What you will do: List every line below containing "upper".

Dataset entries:
####################

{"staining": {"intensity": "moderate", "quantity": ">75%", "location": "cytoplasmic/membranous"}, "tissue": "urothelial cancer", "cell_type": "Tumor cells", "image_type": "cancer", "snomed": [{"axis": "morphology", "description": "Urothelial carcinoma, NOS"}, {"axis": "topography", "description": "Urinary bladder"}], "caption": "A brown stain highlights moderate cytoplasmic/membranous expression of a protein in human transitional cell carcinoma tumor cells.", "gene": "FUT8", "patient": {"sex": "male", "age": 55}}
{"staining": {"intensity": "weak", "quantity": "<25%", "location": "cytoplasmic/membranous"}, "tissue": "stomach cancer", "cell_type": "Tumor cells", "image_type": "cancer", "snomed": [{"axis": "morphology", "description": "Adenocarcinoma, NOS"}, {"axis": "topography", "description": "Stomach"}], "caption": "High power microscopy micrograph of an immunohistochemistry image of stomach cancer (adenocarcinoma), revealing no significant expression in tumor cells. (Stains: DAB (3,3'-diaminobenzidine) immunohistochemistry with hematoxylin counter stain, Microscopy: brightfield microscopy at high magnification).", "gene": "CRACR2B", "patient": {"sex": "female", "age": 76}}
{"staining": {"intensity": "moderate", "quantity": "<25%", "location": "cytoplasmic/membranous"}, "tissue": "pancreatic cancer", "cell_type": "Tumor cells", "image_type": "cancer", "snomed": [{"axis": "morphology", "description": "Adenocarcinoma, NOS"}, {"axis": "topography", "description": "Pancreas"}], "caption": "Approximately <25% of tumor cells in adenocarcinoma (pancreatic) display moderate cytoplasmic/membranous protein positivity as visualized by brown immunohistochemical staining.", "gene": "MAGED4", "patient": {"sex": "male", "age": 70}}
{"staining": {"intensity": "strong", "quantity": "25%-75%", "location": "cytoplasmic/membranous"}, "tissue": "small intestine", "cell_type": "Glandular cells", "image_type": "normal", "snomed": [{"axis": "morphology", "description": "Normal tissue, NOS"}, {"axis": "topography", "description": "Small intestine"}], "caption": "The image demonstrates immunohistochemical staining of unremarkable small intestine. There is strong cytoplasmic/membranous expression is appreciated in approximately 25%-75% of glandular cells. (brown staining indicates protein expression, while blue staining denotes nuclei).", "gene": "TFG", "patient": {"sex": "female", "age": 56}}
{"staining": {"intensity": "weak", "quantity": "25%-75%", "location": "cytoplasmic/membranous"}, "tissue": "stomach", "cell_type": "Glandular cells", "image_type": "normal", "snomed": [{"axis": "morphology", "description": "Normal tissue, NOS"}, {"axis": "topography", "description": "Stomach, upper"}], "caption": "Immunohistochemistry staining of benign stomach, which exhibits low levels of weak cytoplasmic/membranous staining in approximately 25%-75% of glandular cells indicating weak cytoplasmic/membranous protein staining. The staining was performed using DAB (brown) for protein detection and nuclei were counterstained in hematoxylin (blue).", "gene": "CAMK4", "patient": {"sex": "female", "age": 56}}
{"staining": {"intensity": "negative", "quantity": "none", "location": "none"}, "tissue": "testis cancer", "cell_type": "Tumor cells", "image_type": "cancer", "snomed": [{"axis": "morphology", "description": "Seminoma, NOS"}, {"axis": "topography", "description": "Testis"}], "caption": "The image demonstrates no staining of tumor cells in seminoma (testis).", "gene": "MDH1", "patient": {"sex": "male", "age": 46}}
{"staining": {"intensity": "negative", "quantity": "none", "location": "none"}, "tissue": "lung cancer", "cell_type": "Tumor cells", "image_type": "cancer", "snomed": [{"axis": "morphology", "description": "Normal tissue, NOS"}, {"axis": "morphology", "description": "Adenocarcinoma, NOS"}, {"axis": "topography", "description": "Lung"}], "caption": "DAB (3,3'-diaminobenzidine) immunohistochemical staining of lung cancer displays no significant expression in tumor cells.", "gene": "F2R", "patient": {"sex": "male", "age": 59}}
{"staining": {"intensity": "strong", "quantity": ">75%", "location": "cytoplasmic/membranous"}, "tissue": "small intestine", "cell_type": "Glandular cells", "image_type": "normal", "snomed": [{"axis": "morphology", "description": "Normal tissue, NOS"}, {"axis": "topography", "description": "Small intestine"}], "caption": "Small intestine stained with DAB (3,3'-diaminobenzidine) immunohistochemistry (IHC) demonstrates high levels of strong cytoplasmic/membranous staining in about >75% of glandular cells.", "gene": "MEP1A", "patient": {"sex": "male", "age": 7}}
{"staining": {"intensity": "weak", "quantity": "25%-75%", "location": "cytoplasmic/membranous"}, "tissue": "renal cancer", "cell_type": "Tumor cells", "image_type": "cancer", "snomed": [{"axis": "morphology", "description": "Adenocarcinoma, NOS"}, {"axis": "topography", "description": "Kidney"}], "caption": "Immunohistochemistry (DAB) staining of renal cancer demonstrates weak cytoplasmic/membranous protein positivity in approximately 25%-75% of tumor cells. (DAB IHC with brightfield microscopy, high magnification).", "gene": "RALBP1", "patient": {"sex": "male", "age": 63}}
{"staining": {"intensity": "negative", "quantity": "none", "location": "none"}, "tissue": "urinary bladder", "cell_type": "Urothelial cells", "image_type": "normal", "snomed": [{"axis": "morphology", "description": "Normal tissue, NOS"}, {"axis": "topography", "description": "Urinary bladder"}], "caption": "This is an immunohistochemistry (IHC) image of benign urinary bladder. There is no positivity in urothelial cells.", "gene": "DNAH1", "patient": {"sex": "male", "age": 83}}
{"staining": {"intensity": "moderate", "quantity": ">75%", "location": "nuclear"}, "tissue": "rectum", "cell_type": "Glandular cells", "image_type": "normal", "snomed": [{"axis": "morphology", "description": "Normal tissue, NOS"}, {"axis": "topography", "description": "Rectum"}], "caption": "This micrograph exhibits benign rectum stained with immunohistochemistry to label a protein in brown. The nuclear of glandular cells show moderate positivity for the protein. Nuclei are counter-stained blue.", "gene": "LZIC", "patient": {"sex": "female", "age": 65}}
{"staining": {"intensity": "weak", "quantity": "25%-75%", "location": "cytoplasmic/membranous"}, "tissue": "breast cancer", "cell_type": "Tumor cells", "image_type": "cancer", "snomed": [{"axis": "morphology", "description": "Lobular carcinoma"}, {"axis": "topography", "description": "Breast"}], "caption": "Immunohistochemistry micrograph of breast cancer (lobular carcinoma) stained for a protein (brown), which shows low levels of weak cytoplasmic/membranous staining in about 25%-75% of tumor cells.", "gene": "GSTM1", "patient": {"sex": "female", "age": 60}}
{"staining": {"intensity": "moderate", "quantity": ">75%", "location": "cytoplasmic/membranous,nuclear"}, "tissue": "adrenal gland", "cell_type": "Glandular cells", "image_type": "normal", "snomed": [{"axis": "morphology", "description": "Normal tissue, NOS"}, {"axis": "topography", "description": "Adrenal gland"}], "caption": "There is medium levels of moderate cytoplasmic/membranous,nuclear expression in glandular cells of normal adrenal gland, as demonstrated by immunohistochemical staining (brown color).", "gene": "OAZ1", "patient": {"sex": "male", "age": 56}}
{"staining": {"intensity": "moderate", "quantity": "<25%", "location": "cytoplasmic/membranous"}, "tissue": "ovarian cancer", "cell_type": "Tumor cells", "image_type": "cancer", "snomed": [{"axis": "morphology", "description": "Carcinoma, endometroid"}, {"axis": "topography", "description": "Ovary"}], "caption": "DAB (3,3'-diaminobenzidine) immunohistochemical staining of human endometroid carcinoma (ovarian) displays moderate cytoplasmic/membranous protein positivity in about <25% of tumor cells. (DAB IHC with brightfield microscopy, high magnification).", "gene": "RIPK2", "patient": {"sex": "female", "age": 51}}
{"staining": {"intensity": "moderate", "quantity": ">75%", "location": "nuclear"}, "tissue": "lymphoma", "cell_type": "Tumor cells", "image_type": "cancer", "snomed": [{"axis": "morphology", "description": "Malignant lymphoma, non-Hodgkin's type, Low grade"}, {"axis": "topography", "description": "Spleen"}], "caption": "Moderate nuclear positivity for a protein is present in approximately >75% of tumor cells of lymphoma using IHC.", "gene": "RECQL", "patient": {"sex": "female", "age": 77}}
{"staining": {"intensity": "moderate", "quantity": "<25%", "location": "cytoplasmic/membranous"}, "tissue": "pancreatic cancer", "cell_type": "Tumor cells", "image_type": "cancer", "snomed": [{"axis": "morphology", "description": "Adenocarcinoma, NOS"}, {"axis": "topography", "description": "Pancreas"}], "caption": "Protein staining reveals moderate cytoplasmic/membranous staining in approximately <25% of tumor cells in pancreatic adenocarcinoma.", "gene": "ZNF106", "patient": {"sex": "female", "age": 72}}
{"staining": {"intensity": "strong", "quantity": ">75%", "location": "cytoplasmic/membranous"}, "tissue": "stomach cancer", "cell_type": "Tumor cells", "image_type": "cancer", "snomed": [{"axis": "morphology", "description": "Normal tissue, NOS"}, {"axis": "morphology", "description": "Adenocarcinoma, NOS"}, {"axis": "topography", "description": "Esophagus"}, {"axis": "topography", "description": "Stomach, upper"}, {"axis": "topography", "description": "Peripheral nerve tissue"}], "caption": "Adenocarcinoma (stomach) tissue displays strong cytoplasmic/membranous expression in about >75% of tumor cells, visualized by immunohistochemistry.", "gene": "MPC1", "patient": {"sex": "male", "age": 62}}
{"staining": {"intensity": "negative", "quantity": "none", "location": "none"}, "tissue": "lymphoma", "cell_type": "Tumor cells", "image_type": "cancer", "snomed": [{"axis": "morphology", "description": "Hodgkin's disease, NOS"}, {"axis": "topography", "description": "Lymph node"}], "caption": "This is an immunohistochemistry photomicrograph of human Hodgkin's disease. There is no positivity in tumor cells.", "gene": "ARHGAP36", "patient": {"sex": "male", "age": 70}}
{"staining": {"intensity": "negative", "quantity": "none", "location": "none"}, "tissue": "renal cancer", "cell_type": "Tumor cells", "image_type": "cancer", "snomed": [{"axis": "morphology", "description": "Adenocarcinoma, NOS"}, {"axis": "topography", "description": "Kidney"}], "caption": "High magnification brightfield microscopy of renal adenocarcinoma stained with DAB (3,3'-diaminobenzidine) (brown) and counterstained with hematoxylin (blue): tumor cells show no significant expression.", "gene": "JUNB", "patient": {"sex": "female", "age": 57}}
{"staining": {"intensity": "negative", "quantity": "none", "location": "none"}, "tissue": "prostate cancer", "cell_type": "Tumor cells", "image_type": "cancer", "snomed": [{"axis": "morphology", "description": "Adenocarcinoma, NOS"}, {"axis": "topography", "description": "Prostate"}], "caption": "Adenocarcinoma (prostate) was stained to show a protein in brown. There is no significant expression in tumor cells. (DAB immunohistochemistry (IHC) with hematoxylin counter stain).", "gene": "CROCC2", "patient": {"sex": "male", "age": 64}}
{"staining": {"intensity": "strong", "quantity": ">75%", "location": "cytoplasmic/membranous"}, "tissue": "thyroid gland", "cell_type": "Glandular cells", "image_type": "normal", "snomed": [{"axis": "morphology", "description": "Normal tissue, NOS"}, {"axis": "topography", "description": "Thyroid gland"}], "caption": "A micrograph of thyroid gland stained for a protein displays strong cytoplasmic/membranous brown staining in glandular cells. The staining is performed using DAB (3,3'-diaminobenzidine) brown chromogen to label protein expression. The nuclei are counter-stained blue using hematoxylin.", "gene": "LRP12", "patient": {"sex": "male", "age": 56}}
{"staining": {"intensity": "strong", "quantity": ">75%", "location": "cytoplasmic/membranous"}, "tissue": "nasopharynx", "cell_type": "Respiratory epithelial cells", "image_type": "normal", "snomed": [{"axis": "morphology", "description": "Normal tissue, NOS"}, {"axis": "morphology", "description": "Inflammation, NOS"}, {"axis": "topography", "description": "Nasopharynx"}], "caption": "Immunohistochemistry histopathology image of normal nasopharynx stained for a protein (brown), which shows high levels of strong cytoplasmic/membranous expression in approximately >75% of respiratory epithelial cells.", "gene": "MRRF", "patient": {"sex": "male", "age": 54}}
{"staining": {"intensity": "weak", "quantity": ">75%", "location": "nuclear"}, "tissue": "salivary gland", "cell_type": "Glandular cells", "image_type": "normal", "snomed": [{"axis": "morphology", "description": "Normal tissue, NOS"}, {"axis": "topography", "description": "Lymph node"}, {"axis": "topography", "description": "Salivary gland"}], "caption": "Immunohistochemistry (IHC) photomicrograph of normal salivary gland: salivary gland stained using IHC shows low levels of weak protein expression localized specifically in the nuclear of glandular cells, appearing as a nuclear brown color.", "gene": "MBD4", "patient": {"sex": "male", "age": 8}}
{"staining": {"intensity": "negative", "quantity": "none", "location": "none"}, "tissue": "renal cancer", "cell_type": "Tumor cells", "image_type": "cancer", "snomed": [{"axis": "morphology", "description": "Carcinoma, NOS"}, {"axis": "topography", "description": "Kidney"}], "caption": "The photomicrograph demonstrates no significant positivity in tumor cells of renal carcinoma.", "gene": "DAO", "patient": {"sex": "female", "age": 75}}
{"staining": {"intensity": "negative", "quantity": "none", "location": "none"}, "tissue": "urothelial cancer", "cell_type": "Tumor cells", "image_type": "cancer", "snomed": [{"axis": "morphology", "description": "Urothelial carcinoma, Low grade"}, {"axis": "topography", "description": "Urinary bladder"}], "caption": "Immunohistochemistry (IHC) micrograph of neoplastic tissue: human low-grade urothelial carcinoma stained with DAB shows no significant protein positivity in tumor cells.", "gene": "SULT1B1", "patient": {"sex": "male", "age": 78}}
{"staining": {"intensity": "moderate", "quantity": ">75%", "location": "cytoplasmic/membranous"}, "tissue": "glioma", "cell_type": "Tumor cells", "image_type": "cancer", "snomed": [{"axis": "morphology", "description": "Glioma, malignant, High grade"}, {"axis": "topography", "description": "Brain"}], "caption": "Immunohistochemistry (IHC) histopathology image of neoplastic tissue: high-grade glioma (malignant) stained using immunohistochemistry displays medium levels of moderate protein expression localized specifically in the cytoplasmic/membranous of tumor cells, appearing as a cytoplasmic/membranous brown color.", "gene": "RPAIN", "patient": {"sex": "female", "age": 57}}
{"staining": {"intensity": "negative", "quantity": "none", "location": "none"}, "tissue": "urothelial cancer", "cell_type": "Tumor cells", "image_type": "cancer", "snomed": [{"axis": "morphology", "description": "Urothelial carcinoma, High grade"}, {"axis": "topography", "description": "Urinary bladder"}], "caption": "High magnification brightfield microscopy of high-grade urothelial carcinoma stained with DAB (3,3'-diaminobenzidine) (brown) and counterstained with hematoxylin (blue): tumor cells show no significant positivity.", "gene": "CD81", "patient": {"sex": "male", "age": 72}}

####################

Task output:
{"staining": {"intensity": "weak", "quantity": "25%-75%", "location": "cytoplasmic/membranous"}, "tissue": "stomach", "cell_type": "Glandular cells", "image_type": "normal", "snomed": [{"axis": "morphology", "description": "Normal tissue, NOS"}, {"axis": "topography", "description": "Stomach, upper"}], "caption": "Immunohistochemistry staining of benign stomach, which exhibits low levels of weak cytoplasmic/membranous staining in approximately 25%-75% of glandular cells indicating weak cytoplasmic/membranous protein staining. The staining was performed using DAB (brown) for protein detection and nuclei were counterstained in hematoxylin (blue).", "gene": "CAMK4", "patient": {"sex": "female", "age": 56}}
{"staining": {"intensity": "strong", "quantity": ">75%", "location": "cytoplasmic/membranous"}, "tissue": "stomach cancer", "cell_type": "Tumor cells", "image_type": "cancer", "snomed": [{"axis": "morphology", "description": "Normal tissue, NOS"}, {"axis": "morphology", "description": "Adenocarcinoma, NOS"}, {"axis": "topography", "description": "Esophagus"}, {"axis": "topography", "description": "Stomach, upper"}, {"axis": "topography", "description": "Peripheral nerve tissue"}], "caption": "Adenocarcinoma (stomach) tissue displays strong cytoplasmic/membranous expression in about >75% of tumor cells, visualized by immunohistochemistry.", "gene": "MPC1", "patient": {"sex": "male", "age": 62}}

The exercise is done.